Here is a simple challenge to Flotek management: find a friendly Wall Street Journal reporter who will report - even in a brief column - that they have experienced it for themselves.
I do not think it can be done. Without further proof I remain convinced that the management are simply making it all up.
John
General disclaimer
The content contained in this blog represents the opinions of Mr. Hempton. You should assume Mr. Hempton and his affiliates have positions in the securities discussed in this blog, and such beneficial ownership can create a conflict of interest regarding the objectivity of this blog. Statements in the blog are not guarantees of future performance and are subject to certain risks, uncertainties and other factors.
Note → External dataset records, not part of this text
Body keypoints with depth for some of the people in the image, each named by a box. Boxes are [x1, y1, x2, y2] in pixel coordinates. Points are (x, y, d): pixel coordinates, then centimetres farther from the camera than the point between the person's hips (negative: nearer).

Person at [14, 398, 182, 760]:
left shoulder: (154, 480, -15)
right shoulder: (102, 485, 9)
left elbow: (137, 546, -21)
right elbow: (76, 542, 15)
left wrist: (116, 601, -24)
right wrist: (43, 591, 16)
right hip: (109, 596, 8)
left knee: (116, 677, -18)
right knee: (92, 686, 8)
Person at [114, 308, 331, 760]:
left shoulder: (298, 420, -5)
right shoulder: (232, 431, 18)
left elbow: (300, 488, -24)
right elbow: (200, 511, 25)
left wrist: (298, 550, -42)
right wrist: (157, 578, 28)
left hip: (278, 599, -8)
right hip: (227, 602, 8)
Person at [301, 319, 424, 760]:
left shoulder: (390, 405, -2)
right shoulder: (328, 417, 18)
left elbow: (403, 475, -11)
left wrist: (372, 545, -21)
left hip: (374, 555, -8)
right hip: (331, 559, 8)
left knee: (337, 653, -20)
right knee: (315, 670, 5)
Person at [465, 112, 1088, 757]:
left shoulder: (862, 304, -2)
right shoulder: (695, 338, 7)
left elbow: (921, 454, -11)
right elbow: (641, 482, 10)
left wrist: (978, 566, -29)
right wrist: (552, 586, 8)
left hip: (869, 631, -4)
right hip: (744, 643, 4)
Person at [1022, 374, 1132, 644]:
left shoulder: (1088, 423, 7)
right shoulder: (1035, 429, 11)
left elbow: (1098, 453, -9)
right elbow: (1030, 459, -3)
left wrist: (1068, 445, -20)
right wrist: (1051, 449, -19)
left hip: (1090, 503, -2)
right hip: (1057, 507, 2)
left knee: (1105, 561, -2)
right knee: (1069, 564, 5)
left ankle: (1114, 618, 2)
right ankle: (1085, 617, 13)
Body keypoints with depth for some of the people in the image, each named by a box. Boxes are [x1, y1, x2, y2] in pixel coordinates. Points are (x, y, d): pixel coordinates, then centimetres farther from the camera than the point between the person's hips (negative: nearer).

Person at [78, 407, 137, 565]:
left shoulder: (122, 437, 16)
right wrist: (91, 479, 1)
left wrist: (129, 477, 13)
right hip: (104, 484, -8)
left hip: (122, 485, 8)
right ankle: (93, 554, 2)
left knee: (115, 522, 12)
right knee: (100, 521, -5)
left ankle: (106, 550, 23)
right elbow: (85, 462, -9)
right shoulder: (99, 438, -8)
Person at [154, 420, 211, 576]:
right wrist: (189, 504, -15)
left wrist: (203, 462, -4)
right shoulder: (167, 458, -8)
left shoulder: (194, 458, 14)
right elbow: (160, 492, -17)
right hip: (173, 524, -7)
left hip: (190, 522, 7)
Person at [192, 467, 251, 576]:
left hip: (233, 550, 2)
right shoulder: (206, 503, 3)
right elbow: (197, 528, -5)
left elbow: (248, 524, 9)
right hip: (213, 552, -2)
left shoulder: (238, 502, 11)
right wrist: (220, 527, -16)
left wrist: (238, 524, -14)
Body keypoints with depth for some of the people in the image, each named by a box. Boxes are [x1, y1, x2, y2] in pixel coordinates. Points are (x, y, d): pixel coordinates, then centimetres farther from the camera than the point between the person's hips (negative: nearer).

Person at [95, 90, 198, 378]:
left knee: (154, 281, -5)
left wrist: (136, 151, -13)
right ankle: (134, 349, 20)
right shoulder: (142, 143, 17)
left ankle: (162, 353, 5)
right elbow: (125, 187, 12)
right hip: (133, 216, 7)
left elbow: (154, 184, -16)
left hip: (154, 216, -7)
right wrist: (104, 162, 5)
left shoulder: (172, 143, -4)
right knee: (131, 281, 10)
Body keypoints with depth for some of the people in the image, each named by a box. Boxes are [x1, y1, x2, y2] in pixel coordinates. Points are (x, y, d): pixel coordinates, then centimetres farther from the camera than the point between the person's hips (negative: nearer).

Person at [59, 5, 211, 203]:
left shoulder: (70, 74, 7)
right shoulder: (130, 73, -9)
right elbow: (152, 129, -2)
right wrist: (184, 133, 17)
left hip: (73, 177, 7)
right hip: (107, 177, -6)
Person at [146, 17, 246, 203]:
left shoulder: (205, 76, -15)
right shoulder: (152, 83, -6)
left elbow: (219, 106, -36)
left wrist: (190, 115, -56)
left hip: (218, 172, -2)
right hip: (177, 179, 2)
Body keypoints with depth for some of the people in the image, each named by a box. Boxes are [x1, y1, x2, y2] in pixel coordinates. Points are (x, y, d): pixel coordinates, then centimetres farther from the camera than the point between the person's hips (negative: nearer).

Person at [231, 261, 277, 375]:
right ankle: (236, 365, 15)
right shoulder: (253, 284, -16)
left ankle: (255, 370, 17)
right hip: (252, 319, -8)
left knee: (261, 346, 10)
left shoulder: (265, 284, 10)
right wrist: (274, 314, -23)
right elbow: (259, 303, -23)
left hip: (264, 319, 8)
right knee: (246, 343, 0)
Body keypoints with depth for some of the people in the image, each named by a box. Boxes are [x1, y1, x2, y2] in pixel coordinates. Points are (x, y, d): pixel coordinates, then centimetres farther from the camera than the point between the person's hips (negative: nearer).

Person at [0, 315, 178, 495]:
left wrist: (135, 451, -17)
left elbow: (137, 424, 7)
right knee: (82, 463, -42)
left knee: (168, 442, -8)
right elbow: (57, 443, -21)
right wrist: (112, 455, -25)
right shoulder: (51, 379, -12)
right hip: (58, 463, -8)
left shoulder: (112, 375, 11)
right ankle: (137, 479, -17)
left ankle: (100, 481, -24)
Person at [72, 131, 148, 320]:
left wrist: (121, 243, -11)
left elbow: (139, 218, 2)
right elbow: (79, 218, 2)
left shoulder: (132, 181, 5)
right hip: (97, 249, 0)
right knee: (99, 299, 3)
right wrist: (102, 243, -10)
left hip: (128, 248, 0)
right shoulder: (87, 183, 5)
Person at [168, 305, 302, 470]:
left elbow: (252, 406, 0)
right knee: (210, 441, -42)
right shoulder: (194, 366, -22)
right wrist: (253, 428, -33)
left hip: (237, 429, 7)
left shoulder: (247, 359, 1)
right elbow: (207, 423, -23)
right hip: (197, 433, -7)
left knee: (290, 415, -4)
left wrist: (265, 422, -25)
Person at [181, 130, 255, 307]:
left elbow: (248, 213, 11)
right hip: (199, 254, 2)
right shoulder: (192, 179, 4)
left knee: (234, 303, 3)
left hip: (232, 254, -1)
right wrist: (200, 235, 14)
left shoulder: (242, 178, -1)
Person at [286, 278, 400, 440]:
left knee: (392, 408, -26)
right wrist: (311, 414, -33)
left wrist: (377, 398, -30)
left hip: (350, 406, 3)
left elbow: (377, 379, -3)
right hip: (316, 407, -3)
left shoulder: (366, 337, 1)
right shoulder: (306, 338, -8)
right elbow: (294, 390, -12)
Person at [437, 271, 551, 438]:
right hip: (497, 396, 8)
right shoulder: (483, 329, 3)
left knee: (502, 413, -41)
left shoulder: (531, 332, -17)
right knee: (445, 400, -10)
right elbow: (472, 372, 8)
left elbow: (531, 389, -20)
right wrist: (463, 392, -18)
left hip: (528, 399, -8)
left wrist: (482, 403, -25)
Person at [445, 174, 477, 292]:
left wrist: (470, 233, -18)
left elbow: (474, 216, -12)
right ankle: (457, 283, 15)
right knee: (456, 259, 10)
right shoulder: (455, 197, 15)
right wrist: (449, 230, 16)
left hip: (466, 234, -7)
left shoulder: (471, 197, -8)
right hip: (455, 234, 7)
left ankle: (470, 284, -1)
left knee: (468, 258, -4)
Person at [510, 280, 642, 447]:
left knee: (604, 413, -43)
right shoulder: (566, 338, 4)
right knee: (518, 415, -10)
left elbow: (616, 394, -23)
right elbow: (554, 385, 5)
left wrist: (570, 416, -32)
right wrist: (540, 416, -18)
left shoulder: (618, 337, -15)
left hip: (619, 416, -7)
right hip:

Certain information in this blog concerning economic trends and performance is based on or derived from information provided by third-party sources. Mr. Hempton does not guarantee the accuracy of such information and has not independently verified the accuracy or completeness of such information or the assumptions on which such information is based. Such information may change after it is posted and Mr. Hempton is not obligated to, and may not, update it. The commentary in this blog in no way constitutes a solicitation of business, an offer of a security or a solicitation to purchase a security, or investment advice. In fact, it should not be relied upon in making investment decisions, ever. It is intended solely for the entertainment of the reader, and the author. In particular this blog is not directed for investment purposes at US Persons.